A cough or sneeze resembles a puff emerging from a smokestack
In their new analysis of coughs and sneezes from a fluid-mechanics perspective the researchers used high-speed imaging of coughs and sneezes along with laboratory simulations and mathematical modeling. What they came up with is the interesting observation that the cough or sneeze "resembles, say, a puff emerging from a smokestack." Bush says, “But by elucidating the dynamics of the gas cloud, we have shown that there’s a circulation within the cloud — the smaller drops can be swept around and resuspended by the eddies within a cloud, and so settle more slowly." Therefore the smaller drops can be carried a longer distance while the larger drops fall out. Researchers had assumed previously that larger mucus droplets fly farther than smaller ones due to having more momentum. It is now understood that droplets which are less than 50 micrometers in size can often remain airborne long enough to reach ceiling ventilation units.

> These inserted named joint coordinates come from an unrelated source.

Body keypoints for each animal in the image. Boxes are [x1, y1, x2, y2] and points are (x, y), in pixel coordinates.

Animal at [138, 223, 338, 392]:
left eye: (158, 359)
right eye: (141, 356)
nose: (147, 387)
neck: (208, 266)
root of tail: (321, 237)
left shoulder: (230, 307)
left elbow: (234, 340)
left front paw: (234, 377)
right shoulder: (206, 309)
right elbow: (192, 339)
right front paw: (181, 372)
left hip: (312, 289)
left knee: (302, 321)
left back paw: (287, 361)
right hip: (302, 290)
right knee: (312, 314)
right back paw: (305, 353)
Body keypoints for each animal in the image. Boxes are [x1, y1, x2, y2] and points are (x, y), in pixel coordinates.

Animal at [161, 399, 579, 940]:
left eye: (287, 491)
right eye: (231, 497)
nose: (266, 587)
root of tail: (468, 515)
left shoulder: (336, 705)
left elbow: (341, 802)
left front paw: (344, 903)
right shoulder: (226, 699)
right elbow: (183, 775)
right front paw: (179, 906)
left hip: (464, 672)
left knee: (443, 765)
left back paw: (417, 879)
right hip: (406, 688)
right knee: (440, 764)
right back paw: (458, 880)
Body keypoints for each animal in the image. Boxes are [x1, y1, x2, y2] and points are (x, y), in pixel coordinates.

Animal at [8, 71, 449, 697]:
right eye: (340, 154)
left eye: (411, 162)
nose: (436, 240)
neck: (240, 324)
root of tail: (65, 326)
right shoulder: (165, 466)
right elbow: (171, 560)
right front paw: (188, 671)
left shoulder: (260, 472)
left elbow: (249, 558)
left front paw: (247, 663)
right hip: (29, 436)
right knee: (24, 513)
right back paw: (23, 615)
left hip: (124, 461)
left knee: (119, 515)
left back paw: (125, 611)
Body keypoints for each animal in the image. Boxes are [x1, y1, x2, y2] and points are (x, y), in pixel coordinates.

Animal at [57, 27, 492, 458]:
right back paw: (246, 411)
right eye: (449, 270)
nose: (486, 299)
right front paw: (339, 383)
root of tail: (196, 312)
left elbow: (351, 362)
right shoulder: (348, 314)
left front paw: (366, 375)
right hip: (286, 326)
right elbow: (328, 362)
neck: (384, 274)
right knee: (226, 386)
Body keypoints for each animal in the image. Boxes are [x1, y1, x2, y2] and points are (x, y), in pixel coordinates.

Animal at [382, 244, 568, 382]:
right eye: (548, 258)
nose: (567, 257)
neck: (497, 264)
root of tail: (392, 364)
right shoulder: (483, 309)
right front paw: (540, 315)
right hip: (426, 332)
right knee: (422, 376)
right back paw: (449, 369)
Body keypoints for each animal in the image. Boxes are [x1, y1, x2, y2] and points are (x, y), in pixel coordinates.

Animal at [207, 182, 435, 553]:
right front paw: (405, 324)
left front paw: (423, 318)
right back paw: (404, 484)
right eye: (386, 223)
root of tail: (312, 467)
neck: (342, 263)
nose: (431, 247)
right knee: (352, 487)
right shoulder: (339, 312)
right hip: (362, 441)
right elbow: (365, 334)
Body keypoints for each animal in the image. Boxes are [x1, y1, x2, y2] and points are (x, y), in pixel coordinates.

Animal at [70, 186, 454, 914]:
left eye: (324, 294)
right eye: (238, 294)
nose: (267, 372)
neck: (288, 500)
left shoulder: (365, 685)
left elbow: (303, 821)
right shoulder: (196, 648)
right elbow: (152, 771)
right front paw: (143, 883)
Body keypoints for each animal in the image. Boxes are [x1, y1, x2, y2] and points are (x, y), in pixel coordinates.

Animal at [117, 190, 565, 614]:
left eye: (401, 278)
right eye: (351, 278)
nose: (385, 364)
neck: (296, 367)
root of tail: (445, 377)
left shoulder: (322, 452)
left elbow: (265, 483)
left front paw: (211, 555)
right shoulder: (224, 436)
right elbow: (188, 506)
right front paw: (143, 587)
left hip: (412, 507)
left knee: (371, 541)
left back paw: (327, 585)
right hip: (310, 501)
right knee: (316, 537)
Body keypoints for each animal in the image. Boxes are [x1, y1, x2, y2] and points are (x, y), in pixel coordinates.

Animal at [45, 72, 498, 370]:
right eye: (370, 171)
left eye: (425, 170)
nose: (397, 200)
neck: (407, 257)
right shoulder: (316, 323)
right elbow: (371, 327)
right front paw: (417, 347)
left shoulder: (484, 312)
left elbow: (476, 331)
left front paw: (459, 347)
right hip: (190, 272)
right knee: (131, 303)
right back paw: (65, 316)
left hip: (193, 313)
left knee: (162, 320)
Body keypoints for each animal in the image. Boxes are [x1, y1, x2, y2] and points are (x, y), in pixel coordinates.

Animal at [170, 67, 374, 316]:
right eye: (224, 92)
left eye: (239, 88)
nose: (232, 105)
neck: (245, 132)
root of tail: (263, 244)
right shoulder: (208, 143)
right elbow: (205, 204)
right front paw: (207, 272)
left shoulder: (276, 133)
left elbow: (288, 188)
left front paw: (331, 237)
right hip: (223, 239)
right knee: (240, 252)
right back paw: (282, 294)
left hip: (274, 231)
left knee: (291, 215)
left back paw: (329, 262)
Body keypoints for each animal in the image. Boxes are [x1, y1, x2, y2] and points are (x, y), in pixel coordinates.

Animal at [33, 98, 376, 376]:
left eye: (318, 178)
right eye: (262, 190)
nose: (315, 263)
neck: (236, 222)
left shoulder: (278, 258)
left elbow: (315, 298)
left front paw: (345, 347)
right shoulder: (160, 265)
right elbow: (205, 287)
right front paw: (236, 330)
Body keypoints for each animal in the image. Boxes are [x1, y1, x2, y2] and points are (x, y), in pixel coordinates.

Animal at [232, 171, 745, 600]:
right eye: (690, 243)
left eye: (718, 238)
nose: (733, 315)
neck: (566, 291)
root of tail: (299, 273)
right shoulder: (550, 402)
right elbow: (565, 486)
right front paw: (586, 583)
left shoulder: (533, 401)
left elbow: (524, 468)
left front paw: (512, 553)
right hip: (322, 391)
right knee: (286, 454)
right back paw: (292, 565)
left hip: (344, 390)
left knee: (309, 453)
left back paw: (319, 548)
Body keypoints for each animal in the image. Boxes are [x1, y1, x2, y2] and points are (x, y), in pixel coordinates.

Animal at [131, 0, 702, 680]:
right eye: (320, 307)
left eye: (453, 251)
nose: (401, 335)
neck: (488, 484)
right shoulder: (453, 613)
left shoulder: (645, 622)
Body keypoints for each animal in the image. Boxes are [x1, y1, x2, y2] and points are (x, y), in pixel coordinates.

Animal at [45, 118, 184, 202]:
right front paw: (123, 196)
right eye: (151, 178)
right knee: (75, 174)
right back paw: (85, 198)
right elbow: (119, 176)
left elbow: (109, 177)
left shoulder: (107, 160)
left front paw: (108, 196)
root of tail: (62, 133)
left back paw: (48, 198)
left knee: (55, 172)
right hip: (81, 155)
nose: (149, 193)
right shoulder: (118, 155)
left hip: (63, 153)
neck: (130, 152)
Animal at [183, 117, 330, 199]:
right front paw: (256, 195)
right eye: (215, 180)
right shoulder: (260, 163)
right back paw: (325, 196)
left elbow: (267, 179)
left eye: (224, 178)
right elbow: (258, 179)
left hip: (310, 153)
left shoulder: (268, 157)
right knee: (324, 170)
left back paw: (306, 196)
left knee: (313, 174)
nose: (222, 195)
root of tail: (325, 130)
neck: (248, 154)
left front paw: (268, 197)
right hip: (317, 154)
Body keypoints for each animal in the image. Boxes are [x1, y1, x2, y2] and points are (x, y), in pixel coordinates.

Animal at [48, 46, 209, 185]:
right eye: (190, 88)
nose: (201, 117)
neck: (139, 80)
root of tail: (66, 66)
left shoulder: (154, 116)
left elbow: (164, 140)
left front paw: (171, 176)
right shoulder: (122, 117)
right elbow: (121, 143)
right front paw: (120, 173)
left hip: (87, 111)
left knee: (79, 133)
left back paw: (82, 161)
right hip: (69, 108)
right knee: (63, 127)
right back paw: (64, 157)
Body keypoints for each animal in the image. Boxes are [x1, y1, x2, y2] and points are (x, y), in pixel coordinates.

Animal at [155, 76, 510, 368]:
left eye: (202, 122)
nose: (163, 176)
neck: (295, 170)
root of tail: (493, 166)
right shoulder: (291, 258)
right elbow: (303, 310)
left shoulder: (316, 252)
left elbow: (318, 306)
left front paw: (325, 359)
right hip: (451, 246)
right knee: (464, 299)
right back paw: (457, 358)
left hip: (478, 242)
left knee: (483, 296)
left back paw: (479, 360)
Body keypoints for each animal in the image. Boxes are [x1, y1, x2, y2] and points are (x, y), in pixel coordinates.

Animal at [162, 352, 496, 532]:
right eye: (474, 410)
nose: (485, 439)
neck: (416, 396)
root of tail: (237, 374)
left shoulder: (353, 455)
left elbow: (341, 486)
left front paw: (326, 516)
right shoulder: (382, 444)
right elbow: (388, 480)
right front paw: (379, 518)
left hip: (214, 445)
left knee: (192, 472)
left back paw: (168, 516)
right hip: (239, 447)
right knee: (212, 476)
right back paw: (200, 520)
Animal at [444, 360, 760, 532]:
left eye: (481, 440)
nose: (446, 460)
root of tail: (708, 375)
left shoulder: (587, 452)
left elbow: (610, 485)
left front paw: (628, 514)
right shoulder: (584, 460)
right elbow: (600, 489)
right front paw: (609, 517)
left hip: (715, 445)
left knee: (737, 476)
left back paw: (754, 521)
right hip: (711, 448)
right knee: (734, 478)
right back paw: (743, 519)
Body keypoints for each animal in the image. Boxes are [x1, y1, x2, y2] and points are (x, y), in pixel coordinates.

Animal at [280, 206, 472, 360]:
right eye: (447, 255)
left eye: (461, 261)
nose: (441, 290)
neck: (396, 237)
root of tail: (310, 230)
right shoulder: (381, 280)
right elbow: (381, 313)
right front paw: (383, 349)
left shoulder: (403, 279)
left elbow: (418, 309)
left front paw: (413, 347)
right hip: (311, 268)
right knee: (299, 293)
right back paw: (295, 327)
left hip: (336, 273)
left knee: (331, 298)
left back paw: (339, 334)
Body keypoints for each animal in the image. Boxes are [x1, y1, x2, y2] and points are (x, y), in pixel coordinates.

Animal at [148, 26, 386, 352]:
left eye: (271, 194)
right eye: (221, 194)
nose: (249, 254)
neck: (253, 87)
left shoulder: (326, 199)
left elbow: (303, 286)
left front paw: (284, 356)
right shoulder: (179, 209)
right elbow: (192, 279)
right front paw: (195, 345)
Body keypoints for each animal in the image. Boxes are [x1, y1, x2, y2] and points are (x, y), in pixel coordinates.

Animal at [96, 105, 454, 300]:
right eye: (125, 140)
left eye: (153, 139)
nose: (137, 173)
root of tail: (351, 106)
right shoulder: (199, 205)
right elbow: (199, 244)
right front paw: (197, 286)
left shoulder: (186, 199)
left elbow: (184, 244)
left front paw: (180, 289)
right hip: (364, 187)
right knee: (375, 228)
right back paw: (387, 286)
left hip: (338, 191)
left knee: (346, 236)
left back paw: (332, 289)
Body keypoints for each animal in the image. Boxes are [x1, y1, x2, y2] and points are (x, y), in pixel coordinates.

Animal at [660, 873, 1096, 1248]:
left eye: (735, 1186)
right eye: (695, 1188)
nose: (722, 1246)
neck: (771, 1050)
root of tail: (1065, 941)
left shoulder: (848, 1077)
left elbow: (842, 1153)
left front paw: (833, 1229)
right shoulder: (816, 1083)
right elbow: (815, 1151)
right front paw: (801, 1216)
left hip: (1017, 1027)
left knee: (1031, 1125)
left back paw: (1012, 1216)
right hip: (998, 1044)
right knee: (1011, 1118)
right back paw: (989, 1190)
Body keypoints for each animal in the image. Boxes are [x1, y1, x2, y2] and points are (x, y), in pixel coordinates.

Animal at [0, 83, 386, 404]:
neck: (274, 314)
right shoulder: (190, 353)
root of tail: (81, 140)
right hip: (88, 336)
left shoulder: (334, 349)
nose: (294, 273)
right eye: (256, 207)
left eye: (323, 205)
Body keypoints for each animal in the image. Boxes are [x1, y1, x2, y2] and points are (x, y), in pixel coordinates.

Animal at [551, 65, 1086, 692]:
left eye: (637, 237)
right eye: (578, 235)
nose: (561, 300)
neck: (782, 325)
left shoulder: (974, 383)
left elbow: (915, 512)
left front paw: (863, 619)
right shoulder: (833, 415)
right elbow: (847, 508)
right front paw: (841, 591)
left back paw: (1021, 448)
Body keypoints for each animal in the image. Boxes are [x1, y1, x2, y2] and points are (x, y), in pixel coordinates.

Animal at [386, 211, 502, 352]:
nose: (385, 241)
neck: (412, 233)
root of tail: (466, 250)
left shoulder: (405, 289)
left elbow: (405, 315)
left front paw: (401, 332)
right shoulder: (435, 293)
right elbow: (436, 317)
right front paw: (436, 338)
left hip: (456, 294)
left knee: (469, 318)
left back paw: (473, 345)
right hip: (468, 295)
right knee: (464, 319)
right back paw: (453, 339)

This research raises new considerations for taking preventive measures to prevent colds and flus and other respiratory illnesses. It remains wise as usual to strive to maintain a strong immune system by eating well and getting adequate exercise and sleep. This new information showing that infectious droplets may spread a lot further than previously thought should alert public health officials to advise both people who are suffering from respiratory illnesses and susceptible individuals to take more precautions than ever to try to prevent the spread of the infectious droplets. In the meantime, the suggestion that architects and engineers get to work on this problem is also a good idea.